面向跨模态检索的鲁棒与协调自适应方法 (Toward Robust and Harmonious Adaptation for Cross-modal Retrieval)

Recently, the general-to-customized paradigm has emerged as the dominant approach for Cross-Modal Retrieval (CMR), which reconciles the distribution shift problem between the source domain and the target domain. However, existing general-to-customized CMR methods typically assume that the entire target-domain data is available, which is easily violated in real-world scenarios and thus inevitably suffer from the query shift (QS) problem. Specifically, query shift embraces the following two characteristics and thus poses new challenges to CMR. i) Online Shift: real-world queries always arrive in an online manner, rendering it impractical to access the entire query set beforehand for customization approaches; ii) Diverse Shift: even with domain customization, the CMR models struggle to satisfy queries from diverse users or scenarios, leaving an urgent need to accommodate diverse queries. In this paper, we observe that QS would not only undermine the well-structured common space inherited from the source model, but also steer the model toward forgetting the indispensable general knowledge for CMR. Inspired by the observations, we propose a novel method for achieving online and harmonious adaptation against QS, dubbed Robust adaptation with quEry ShifT (REST). To deal with online shift, REST first refines the retrieval results to formulate the query predictions and accordingly designs a QS-robust objective function on these predictions to preserve the well-established common space in an online manner. As for tackling the more challenging diverse shift, REST employs a gradient decoupling module to dexterously manipulate the gradients during the adaptation process, thus preventing the CMR model from forgetting the general knowledge. Extensive experiments on 20 benchmarks across three CMR tasks verify the effectiveness of our method against QS.
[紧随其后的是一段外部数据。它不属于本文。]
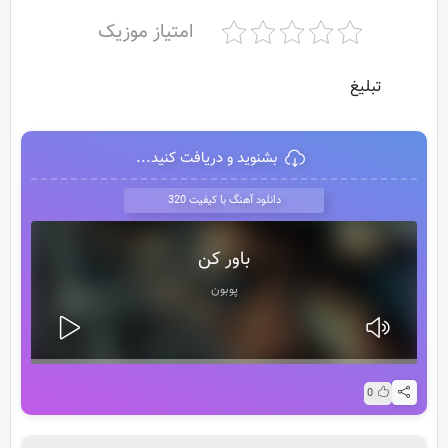
امتیاز موزیک
تبلیغ
بشنوید و دریافت کنید...
دانلود آهنگ با کیفیت 320
باور کن
پوبون
0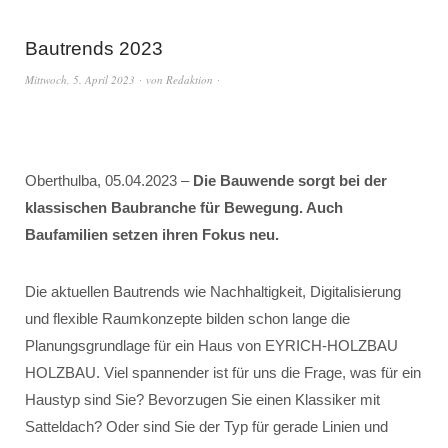
Bautrends 2023
Mittwoch, 5. April 2023
von
Redaktion
Oberthulba, 05.04.2023 –
Die Bauwende sorgt bei der
klassischen Baubranche für Bewegung. Auch
Baufamilien setzen ihren Fokus neu.
Die aktuellen Bautrends wie Nachhaltigkeit, Digitalisierung
und flexible Raumkonzepte bilden schon lange die
Planungsgrundlage für ein Haus von EYRICH-HOLZBAU
HOLZBAU. Viel spannender ist für uns die Frage, was für ein
Haustyp sind Sie? Bevorzugen Sie einen Klassiker mit
Satteldach? Oder sind Sie der Typ für gerade Linien und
翻译：近年来，通用到定制化范式已成为跨模态检索（CMR）的主流方法，旨在缓解源域与目标域之间的分布偏移问题。然而，现有通用到定制化CMR方法通常假设整个目标域数据均可获取，这一假设在实际场景中极易被违背，因而不可避免地遭受查询偏移（QS）问题的困扰。具体而言，查询偏移具有以下两个特征，从而对CMR提出了新的挑战：i）在线偏移：真实世界中的查询总是以在线方式到达，使得定制化方法无法预先访问完整查询集；ii）多样偏移：即使经过领域定制，CMR模型仍难以满足来自不同用户或场景的查询，亟需适应多样化查询需求。本文发现，查询偏移不仅会破坏从源模型继承的结构化公共空间，还会导致模型遗忘CMR所必需的通用知识。基于此观察，我们提出一种名为鲁棒查询偏移自适应（REST）的新方法，以实现针对查询偏移的在线协调自适应。为应对在线偏移，REST首先优化检索结果以构建查询预测，并据此设计基于这些预测的QS鲁棒目标函数，以在线方式维护已建立的公共空间。针对更具挑战性的多样偏移，REST采用梯度解耦模块，在自适应过程中巧妙调控梯度流向，从而防止CMR模型遗忘通用知识。在三个CMR任务涉及的20个基准数据集上的大量实验验证了本方法应对查询偏移的有效性。